--- Task goal ---
Wherever the word "knee" occurs in the lines below, copy the whole line.

--- Supplied information ---

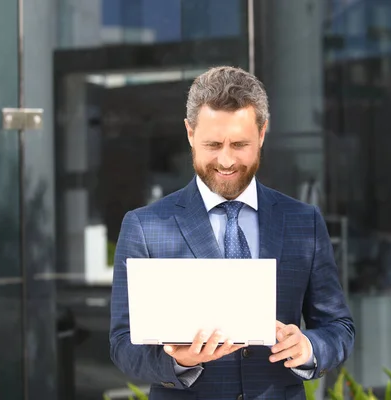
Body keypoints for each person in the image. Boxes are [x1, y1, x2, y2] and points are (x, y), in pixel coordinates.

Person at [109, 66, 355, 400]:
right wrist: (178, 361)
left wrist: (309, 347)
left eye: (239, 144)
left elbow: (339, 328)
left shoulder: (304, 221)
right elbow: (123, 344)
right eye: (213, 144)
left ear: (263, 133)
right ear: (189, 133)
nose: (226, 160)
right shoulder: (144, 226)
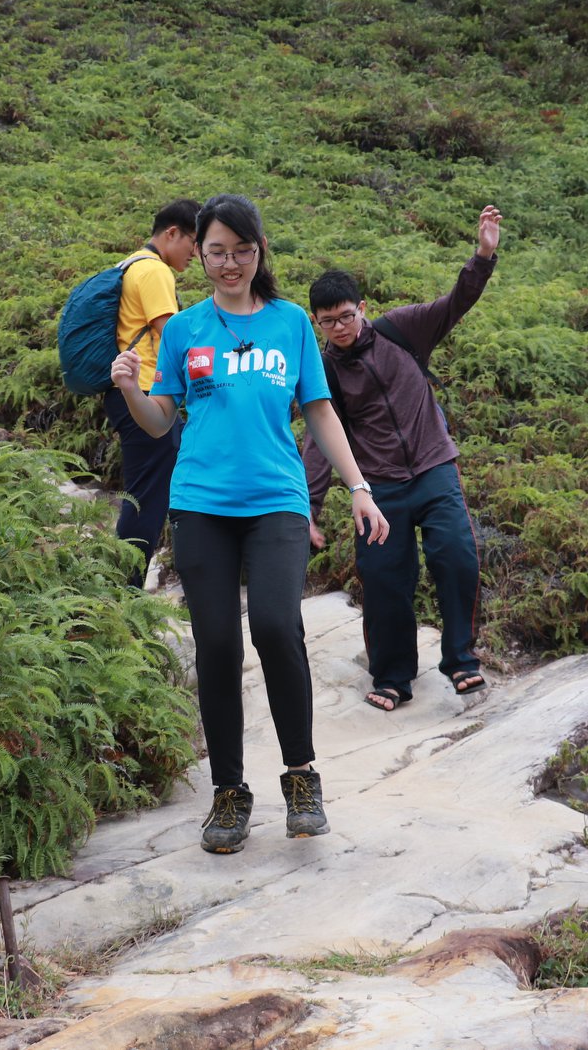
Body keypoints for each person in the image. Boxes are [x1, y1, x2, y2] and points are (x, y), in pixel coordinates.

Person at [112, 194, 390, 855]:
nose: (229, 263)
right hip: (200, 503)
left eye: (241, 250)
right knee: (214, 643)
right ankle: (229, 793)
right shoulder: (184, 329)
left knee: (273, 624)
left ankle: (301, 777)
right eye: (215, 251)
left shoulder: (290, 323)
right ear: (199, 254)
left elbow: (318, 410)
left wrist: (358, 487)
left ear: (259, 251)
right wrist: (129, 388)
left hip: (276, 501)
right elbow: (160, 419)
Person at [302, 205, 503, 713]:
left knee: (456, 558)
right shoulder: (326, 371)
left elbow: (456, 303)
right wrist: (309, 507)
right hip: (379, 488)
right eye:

---
--- Supplied information ---

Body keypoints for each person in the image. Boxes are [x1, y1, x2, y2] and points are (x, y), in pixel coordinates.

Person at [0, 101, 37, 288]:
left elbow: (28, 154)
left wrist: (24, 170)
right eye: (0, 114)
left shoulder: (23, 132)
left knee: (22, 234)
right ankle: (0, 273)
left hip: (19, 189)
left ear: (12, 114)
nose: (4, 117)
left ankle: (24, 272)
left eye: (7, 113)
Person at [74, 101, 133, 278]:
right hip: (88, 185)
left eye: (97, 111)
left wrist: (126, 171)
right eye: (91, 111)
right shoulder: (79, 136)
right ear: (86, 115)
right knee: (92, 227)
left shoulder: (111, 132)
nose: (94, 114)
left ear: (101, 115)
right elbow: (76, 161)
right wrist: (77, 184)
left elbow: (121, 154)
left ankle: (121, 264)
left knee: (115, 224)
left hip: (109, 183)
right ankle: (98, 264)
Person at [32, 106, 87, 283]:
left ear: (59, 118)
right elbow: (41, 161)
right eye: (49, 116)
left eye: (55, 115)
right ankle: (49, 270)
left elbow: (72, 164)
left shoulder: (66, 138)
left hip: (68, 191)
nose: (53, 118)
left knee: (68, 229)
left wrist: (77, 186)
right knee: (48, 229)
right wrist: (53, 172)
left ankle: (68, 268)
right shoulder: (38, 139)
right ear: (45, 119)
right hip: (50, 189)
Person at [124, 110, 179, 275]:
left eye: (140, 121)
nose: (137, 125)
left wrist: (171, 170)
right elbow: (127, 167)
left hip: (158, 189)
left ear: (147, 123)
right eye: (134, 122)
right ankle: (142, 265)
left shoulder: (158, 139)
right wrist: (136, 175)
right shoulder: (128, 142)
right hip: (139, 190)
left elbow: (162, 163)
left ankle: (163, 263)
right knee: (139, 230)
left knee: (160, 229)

---

--- Exercise response ---
right knee: (214, 643)
left knee: (273, 624)
left knee: (456, 558)
left knee: (22, 234)
right knee: (92, 227)
left knee: (115, 224)
left knee: (68, 229)
right knee: (48, 229)
right knee: (139, 230)
left knee: (160, 229)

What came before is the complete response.